ODOT’s Duncan Residency and Overland Corporation of Ardmore were honored by the Association of Oklahoma General Contractors with the Pharaoh Award.(L-R) are Cole Vonfeldt, ODOT Division Seven construction engineer; Jeramy Lassle, ODOT Duncan Residency; Eric Hegge, Overland Corporation; Colton Roberts, Duncan Residency manager; Justin Zimmerman, Duncan Residency; Jay Earp, ODOT Division Seven engineer; Mike Voorhes, Overland Corporation;Bradley Burgess, District Seven transportation commissioner.
Highlights of the Oklahoma Transportation Commission's Dec. 4 meeting include approval of contracts for Oklahoma Department of Transportation projects completing the final sections of the Oklahoma City Boulevard and SH-74 in Oklahoma City and an update on the recent special legislative session and recognition of an award-winning ODOT bridge project in Stephens County. Contracts also were awarded for traffic improvements to the I-35/I-235/I-40 junction in Oklahoma City; I-44 interchange reconstruction in Lawton; U.S.-270 reconstruction in Dewey County; and U.S.-54 reconstruction in Texas County.

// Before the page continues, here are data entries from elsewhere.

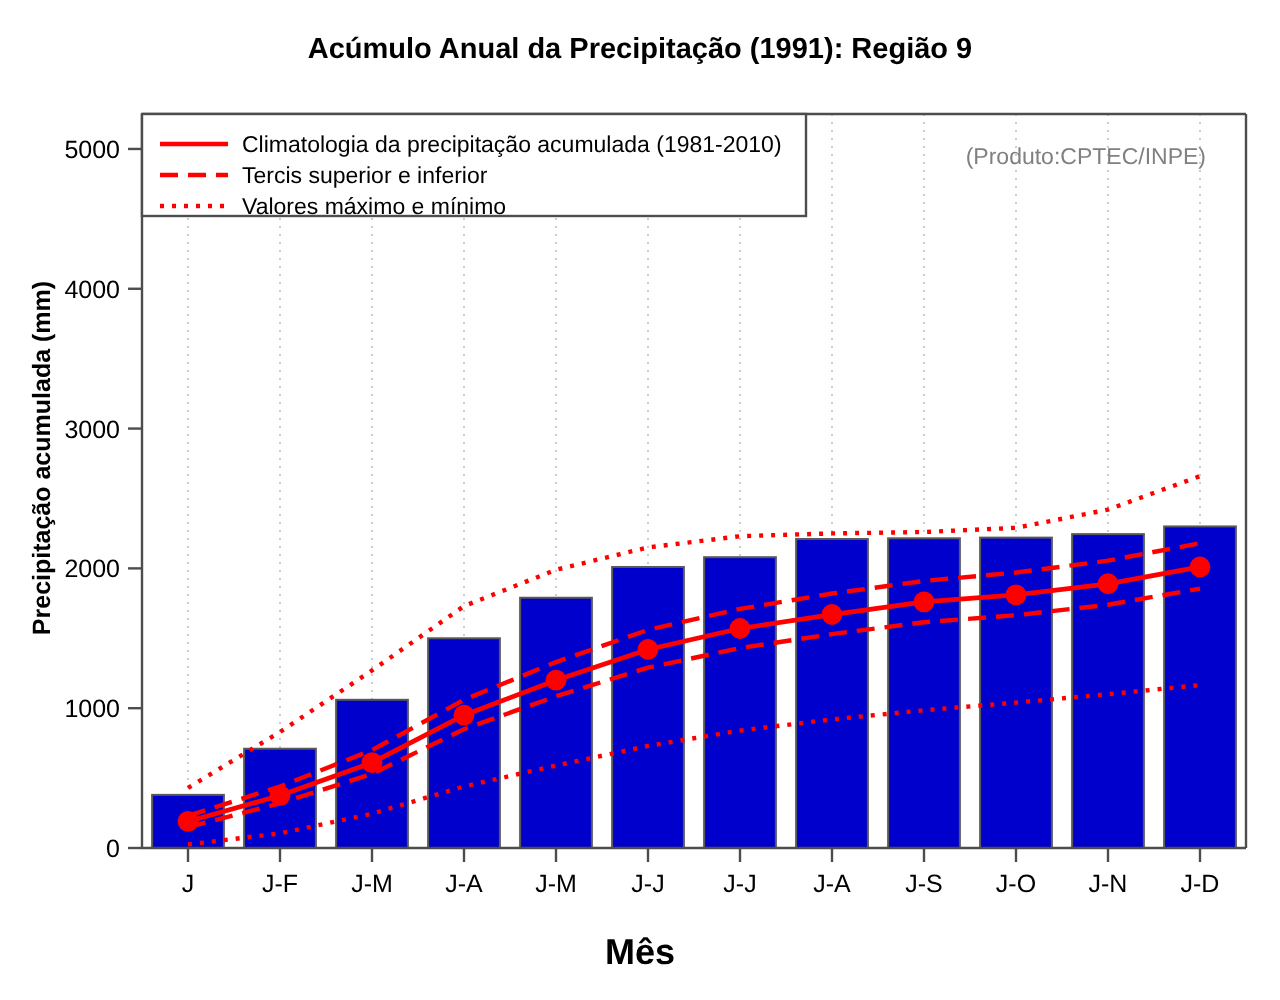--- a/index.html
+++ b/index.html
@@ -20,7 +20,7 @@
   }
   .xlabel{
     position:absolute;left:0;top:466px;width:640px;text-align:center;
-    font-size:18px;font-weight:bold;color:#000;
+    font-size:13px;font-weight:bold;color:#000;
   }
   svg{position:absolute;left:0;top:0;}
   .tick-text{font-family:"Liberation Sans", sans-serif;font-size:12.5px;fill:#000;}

The Commission voted to award a contract for an up to $27 million project to construct the two remaining core sections of the Oklahoma City Blvd. in downtown Oklahoma City. This work will complete the new downtown city street, which will connect to the realigned I-40 Crosstown.
Also awarded was a contract for an up to $22 million project for reconstruction and widening of SH-74 (Portland Ave.) to four lanes from north of N.W. 164th Street to N.W. 206th Street (Covell Road) in northwest Oklahoma City. This final phase will complete expansion of the corridor between Memorial Road and Waterloo Road in the rapidly-developing area of the city. Both projects are expected to begin in spring 2018 and include financial incentives for early completion of the work.
Mike Patterson, ODOT executive director noted that the County Improvements for Roads and Bridges fund was cut considerably in the recent regular and special sessions of the state legislature. The CIRB program uses dedicated state funding for major local road and bridge projects selected by the counties and their Circuit Engineering Districts and is administered by ODOT. These cuts are expected to impact the projects in the five-year CIRB plan which was recently adopted by the commission.
“The CIRB program has been very successful in allowing counties to address major road and bridge needs since its inception in 2006,” Patterson said. “The continued funding reductions to ODOT and county funds is something we should all be concerned about as we strive to make transportation a priority for the state.”
Patterson also shared that the Association of Oklahoma General Contractors recently honored an ODOT project in Duncan as the state's best bridge project in the past year. He presented the Pharaoh Award to the commission, along with members of ODOT's Duncan Residency and the construction contractor, Overland Corporation of Ardmore.
The $15.6 million project was part of an ongoing effort to provide a south connection for the Duncan Bypass to U.S.-81. Work on the bridge was completed in summer 2017. The Pharaoh Award is presented each year for the highest quality bridge project in the state and is named for the Pharaoh family of Henryetta, who were pioneers and are actively involved in Oklahoma's construction industry.
Receiving commission approval was a contract for a more than $5 million project in downtown Oklahoma City with a statewide impact. This project will modify portions of the I-35/I-235/I-40 junction, commonly known as the Dallas Junction, to add an extra north and southbound I-35 lane between M.L. King Avenue/Eastern Avenue and S.E. 15th Street. Currently, all I-35 traffic must move into a single exit lane to navigate through the junction with I-40, causing considerable traffic safety and congestion issues. The project is expected to begin in spring 2018 and take about five months to complete.
Commissioners also approved a nearly $8 million contract for reconstruction and widening of more than three miles of U.S.-270 near Seiling in Dewey County, continuing the expansion of the Northwest Passage. They also awarded an $8.5 million contract to reconstruct two miles of U.S.-54 near Tyrone in Texas County. Both routes are major commercial trucking corridors in northwestern Oklahoma.
Commissioners voted to award 44 contracts totaling nearly $155 million to improve highways, roads and bridges in 31 counties. Contracts were awarded for projects in Adair, Atoka, Bryan, Caddo, Canadian, Carter, Cleveland, Comanche, Cotton, Craig, Creek, Delaware, Dewey, Garfield, Garvin, Grady, Harmon, Kay, Logan, McClain, McCurtain, McIntosh, Major, Mayes, Murray, Nowata, Oklahoma, Osage, Stephens, Texas and Tulsa counties.
For more information, visit www.odot.org/contracts.
The eight-member panel, appointed by the governor to oversee the state's transportation development, awards project contracts for road and bridge construction every month. Due to the New Year's Day holiday, the commission's next meeting is scheduled for 11 a.m. Jan. 8, 2018.
Contracts, bid information, the commission's monthly agenda and project details can be viewed at www.odot.org.